A computer has two duplicate processors that are able to run in parallel. The table below shows the amount of time it takes each processor to execute each of the two processes. Neither process is dependent on the other.

Process	Execution Time on Either Processor
A	25 seconds
B	45 seconds

What is the difference in execution time between running the two processes in parallel in place of running them one after the other on a single processor?

A) 50 seconds
B) 25 seconds
C) 70 seconds
D) 22 seconds

A computer has two processors that can run in parallel. The table below indicates the amount of time it takes each processor to execute four different processes. None of the processes is dependent on any of the other processes.

Process	Execution Time on Either Processor
A	25 seconds
B	25 seconds
C	10 seconds
D	40 seconds

How should the program assign the four processes to optimize execution time?

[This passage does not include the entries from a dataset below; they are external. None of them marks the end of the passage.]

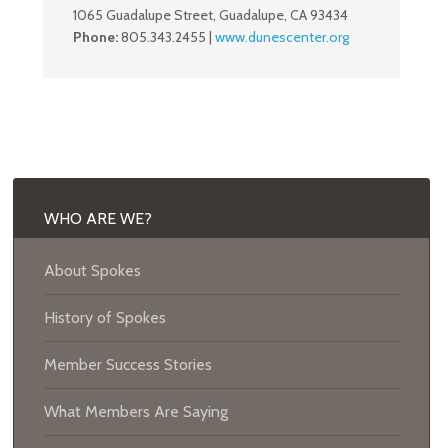
1065 Guadalupe Street, Guadalupe, CA 93434
Phone:
805.343.2455 |
www.dunescenter.org
WHO ARE WE?
About Spokes
History of Spokes
Member Success Stories
What Members Are Saying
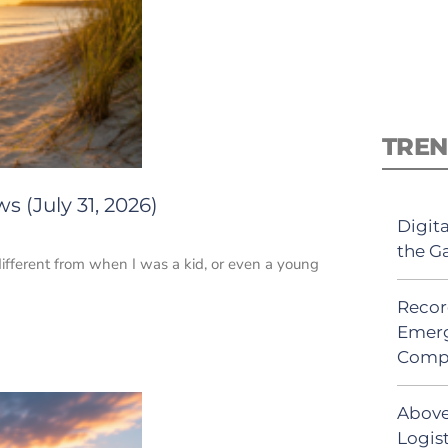
TREN
 (July 31, 2026)
Digit
the G
ifferent from when I was a kid, or even a young
Recor
Emerg
Comp
Above
Logis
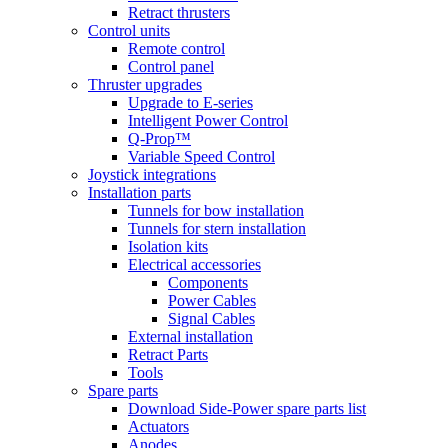
Retract thrusters
Control units
Remote control
Control panel
Thruster upgrades
Upgrade to E-series
Intelligent Power Control
Q-Prop™
Variable Speed Control
Joystick integrations
Installation parts
Tunnels for bow installation
Tunnels for stern installation
Isolation kits
Electrical accessories
Components
Power Cables
Signal Cables
External installation
Retract Parts
Tools
Spare parts
Download Side-Power spare parts list
Actuators
Anodes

A) Processes B and C should be assigned to one processor and A and D to the other processor.
B) Process B should be assigned to one processor and Process C to the other processor.
C) There is no way to optimize execution time; this will be very slow.
D) Processes A and B should be assigned to one processor and C and D to the other processor.

Write Answers Here

After you record your answers in this cell, take a screen shot of the cell and DM it to Nikki Hekmat on Slack. There will be a penalty of 10% off your grade for each day the assignment is late. The homework will be due Monday December 4th at 11:59 PM.

Popcorn Hack Answer

50 seconds - It is the core that takes the longest time.

MC Hacks Answers

Simply put A, B, C, or D next to each number to indicate the correct answers for the questions above.

C
A
B (70 - 45 seconds)
D (Processes will take 50 seconds each in this case)